Food

China Thinks McDonald’s Highly Coveted Szechuan Sauce Is ‘Just OK’

Because America wasn’t enough, McDonald’s is now terrorizing mainland China with its Mulan-era Szechuan Sauce. McDonald’s China began a promotion for this cursed condiment on Wednesday, but the country—which, let’s be clear, is the literal birthplace of Sichuan cuisine—is reportedly quite disappointed with the sauce’s quality, Quartz reported on Thursday.

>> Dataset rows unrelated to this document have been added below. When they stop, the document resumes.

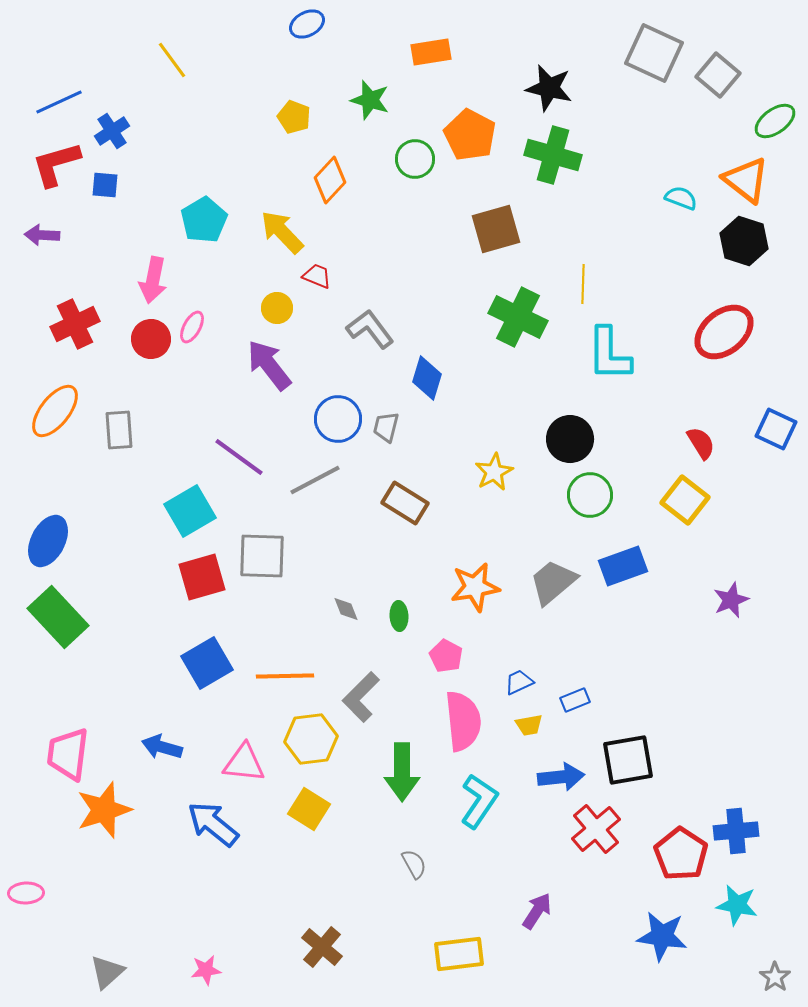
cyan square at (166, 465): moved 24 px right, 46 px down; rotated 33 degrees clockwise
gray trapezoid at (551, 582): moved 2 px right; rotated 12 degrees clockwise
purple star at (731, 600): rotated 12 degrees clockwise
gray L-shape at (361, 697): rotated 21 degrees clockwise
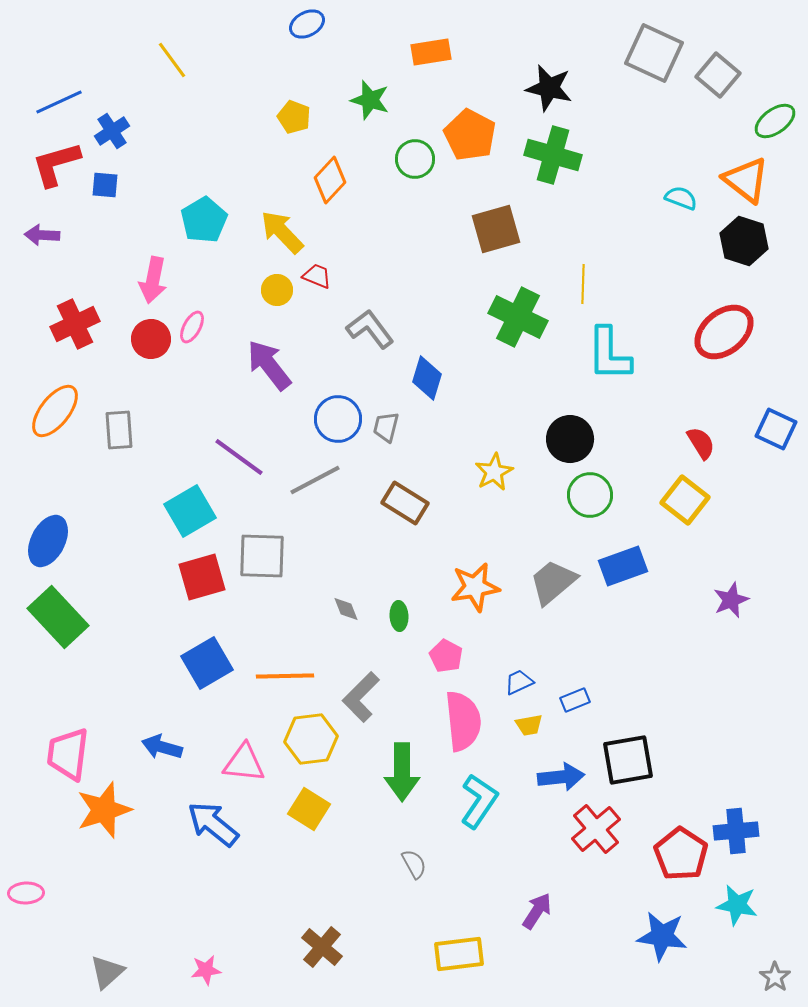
yellow circle at (277, 308): moved 18 px up
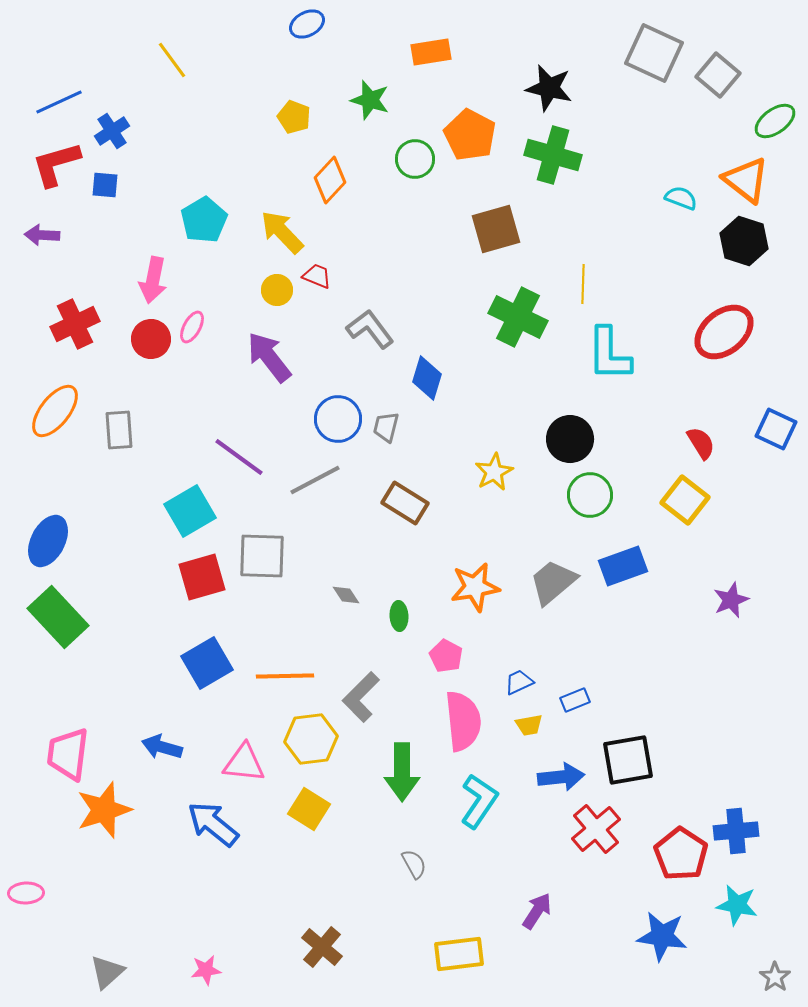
purple arrow at (269, 365): moved 8 px up
gray diamond at (346, 609): moved 14 px up; rotated 12 degrees counterclockwise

This is, at least, a conclusion Quartz has gleaned from combing through posts on Sina Weibo. “Is this really the chile sauce that the Americans go nuts about? It’s not spicy at all,” one user reportedly said. Another allegedly cautioned not to “put your expectations too high, otherwise you’ll be disappointed. It’s just OK.”

Videos by VICE

The particulars of the fiasco involving the sauce stateside are almost too stupid to revisit, but I guess I must for those of you lucky enough to be totally clueless about it. Last spring, Cartoon Network’s Rick and Morty managed to get its atypically devoted fanbase pumped about the existence of a limited-edition sauce served exclusively at McDonald’s in June 1998, part of a tie-in with Disney’s Mulan. The collective hunger of the show’s fans grew more intense as time went on. By October, McDonald’s released the little sacs of the sauce for one day only.

But the chain’s measly supply wasn’t nearly high enough to meet that frenzied consumer demand, resulting in what may have been the most embarrassing display of widespread public hysteria in American history—a fine reminder that capitalism reduces us to the most harebrained, parodic versions of ourselves.

So the chain tried again, vowing it’d follow through on the promise it had originally made to the show’s fans. McDonald’s relaunched Szechuan Sauce within the United States in late February, promising it wouldn’t run into a shortage this time. Hell, it even produced a three-part podcast series to convince people that it really understands how cosmically it bungled October’s campaign.

Since last month’s stateside rollout, reviews of the sauce haven’t exactly been stellar. The sauce’s taste has been likened to “corn syrup with maybe a tiny bit of Worcestershire thrown in” and “old cigarette butts,” though some consumers have admittedly been more charitable.

As Quartz notes, Rick and Morty‘s fanbase is considerably smaller in China than it is in the United States, which may provide one explanation into how utterly confounded people are that this sauce has caused mass rioting in the States. But it also might have something to do with the fact that this sauce doesn’t, er, quite taste like anything you’d find in dynamic, rich Sichuan cuisine. The sauce’s ingredient list, as Eater notes, is “water, sugar, distilled vinegar, corn starch, wheat, soybeans, salt, corn vinegar, contains 2 percent or less: apple cider vinegar, ginger, soybean oil, sesame seed oil, xanthan gum, spice, yeast extract, garlic, wheat starch, natural flavor, citric acid, safflower oil, dextrose, potassium sorbate and sodium benzoate (preservatives).” Everything but Sichuan peppercorns, basically.

When reached for comment by MUNCHIES on Thursday, a spokesperson for McDonald’s China confirmed that the sauce’s ingredient makeup is the same in China as it is in the United States. “Being a global brand and part of local culture, we have been closely following latest consumer trend so as to introduce popular and unique menu items from our global system to Mainland China,” Hui wrote MUNCHIES. “The Szechuan Sauce is one of the successful examples. We are thrilled to see the sauce has drawn extensive Chinese customers’ interest and attention.”